Otra vez, no pudo ser, el REBI Cuenca no logró puntuar a domicilio, en esta ocasión en Aranda de Duero ante el Tubos Aranda. Al final, 34-33, logrando el conjunto burgalés el tanto de la victoria en el último segundo del partido. La reacción del REBI Cuenca llegó en el minuto 18 de la segunda parte, con 27-23 en el marcador. Cuatro minutos después ponía el empate a 28, después se ponía por delante y mantuvo la ventaja de dos goles, 31-33, en el minuto 27, a tres del final del encuentro. Los instantes finales fueron plenos de emoción. A falta de 35 segundos, el local Pereira empataba a 34 goles. Tras el tiempo muerto solicitado por Lidio Jiménez, el REBI Cuenca tuvo 19 segundos para marcar el gol de la victoria, eso sí, con dos jugadores menos por las exclusiones de Tavares y Santi Barceló. El balón se perdió y, a falta de cinco segundos, fue excluido Hackbarth por una acción en el centro del campo impidiendo a un rival el poder avanzar hacia la portería.
Ante tanta ausencia de rivales, en esos cinco segundos el Tubos Aranda no tuvo dificultad para encontrar a Dalmau Huix, solo en la línea de seis metros, que marcaba el gol del triunfo sobre la bocina.

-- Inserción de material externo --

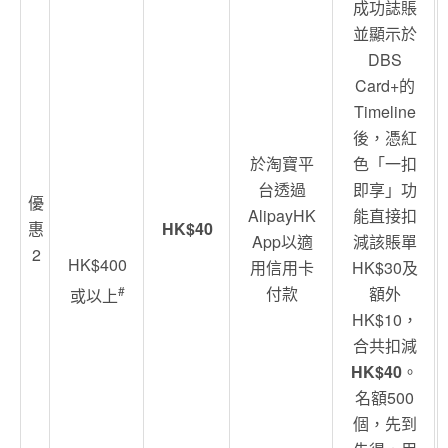
成功誌賬
並顯示於
DBS
Card+的
Timeline
後，憑紅
於淘寶平
色「一扣
台透過
即享」功
優
AlipayHK
能直接扣
惠
HK$40
App以適
減該賬單
2
HK$400
用信用卡
HK$30及
#
付款
額外
或以上
HK$10，
合共扣減
HK$40
。
名額500
個，先到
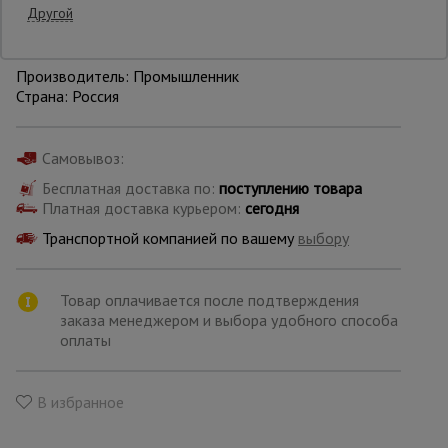
Другой
Уточнить цену
Опалубка
Производитель: Промышленник
Страна: Россия
Вибротехника
для
Самовывоз:
строительства
Бесплатная доставка по:
поступлению товара
Платная доставка курьером:
сегодня
Оборудование
Транспортной компанией по вашему
выбору
для работы с
арматурой
Товар оплачивается после подтверждения
заказа менеджером и выбора удобного способа
Оборудование
оплаты
для бетонных
работ
В избранное
Техника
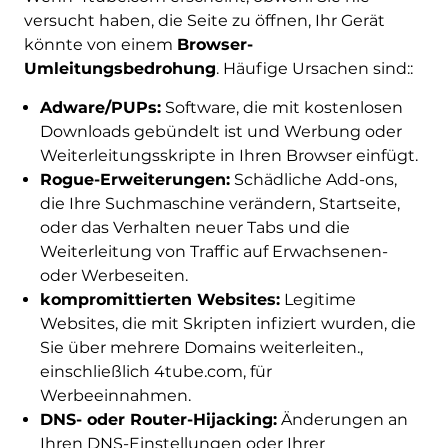
versucht haben, die Seite zu öffnen, Ihr Gerät
könnte von einem
Browser-
Umleitungsbedrohung
. Häufige Ursachen sind::
Adware/PUPs:
Software, die mit kostenlosen
Downloads gebündelt ist und Werbung oder
Weiterleitungsskripte in Ihren Browser einfügt.
Rogue-Erweiterungen:
Schädliche Add-ons,
die Ihre Suchmaschine verändern, Startseite,
oder das Verhalten neuer Tabs und die
Weiterleitung von Traffic auf Erwachsenen-
oder Werbeseiten.
kompromittierten Websites:
Legitime
Websites, die mit Skripten infiziert wurden, die
Sie über mehrere Domains weiterleiten.,
einschließlich 4tube.com, für
Werbeeinnahmen.
DNS- oder Router-Hijacking:
Änderungen an
Ihren DNS-Einstellungen oder Ihrer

Finalizado el partido, digerido el disgusto por la derrota, Lidio Jiménez valoraba el encuentro, resaltado que había sido muy disputado e igualado. “Es cierto que ellos han dominado gran parte del encuentro con diferencias de dos-tres goles, pero siempre hemos estado metidos y hemos aprovechado las superioridades de la primera parte para poder competir en la segunda. Estaba convencido de que, en algún momento, nos íbamos a poner por delante, lo hemos hecho en los últimos minutos, pero nos han mermado mucho las exclusiones finales que nos impidieron competir en los últimos dos-tres ataques que nos podrían haber permitido ganar el partido”.

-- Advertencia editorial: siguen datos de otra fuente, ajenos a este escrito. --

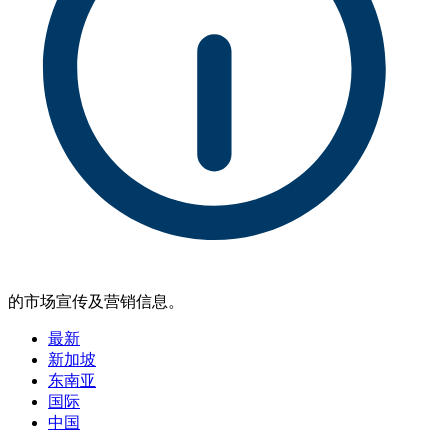
的市场宣传及营销信息。
最新
新加坡
东南亚
国际
中国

Tras volver a la liga Asobal, la afición del Tubos Aranda está más que identificada con su equipo, llenando un pabellón como el Santiago Mangúan y no dejando de animar a su equipo. A ello, hay que unir el apoyo de la peña Furia Conquense que se dio cita en este pabellón y que no dejó de oírse durante todo el encuentro. Lidio Jiménez reconocía que el ambiente había sido magnífico. “Jugar en este pabellón siempre es un placer, su afición es el octavo jugador y hay que darle la enhorabuena al equipo porque tener ahora mismo 26 puntos habla de lo bien que lo han hecho”.
El entrenador del REBI Cuenca pidió en la previa de este encuentro que su equipo, ganara o perdiera, fuera competitivo. “Creo que lo hemos sido, hemos estado ahí hasta el final, pero ha habido algunas circunstancias que no las puedes controlar y vuelvo a insistir que las últimas exclusiones nos han penalizado mucho”.

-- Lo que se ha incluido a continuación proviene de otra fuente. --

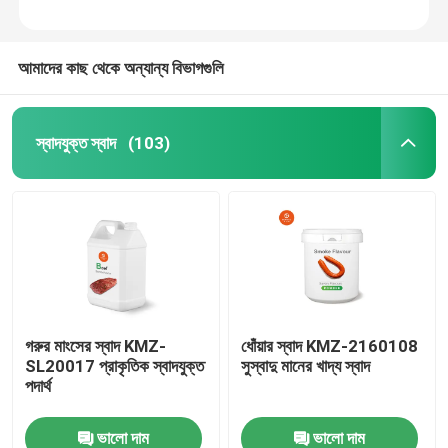
আমাদের কাছ থেকে অন্যান্য বিভাগগুলি
স্বাদযুক্ত স্বাদ
(103)
গরুর মাংসের স্বাদ KMZ-
ধোঁয়ার স্বাদ KMZ-2160108
SL20017 প্রাকৃতিক স্বাদযুক্ত
সুস্বাদু মানের খাদ্য স্বাদ
পদার্থ
ভালো দাম
ভালো দাম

Al conjunto conquense, tras esta derrota, se le escapa definitivamente la posibilidad de ser octavos y el próximo domingo, a las 18.00 horas, deberá visitar al Impulse Guadalajara que se juega el descenso. “Iremos a Guadalajara a competir, como lo hemos hecho hoy, a intentar ganar. Creo que el equipo ha hecho una buena primera vuelta, no tan buena la segunda, pero cuando compite como en este partido, me hace sentirme orgulloso de mis jugadores porque, jugando así, creo que podemos ganar en Guadalajara”.
Finalizado el encuentro, el banquillo conquense vio una tarjeta roja de expulsión y una tarjeta azul descalificante. Habrá que estar atentos a lo que los colegiados han escrito en el acta.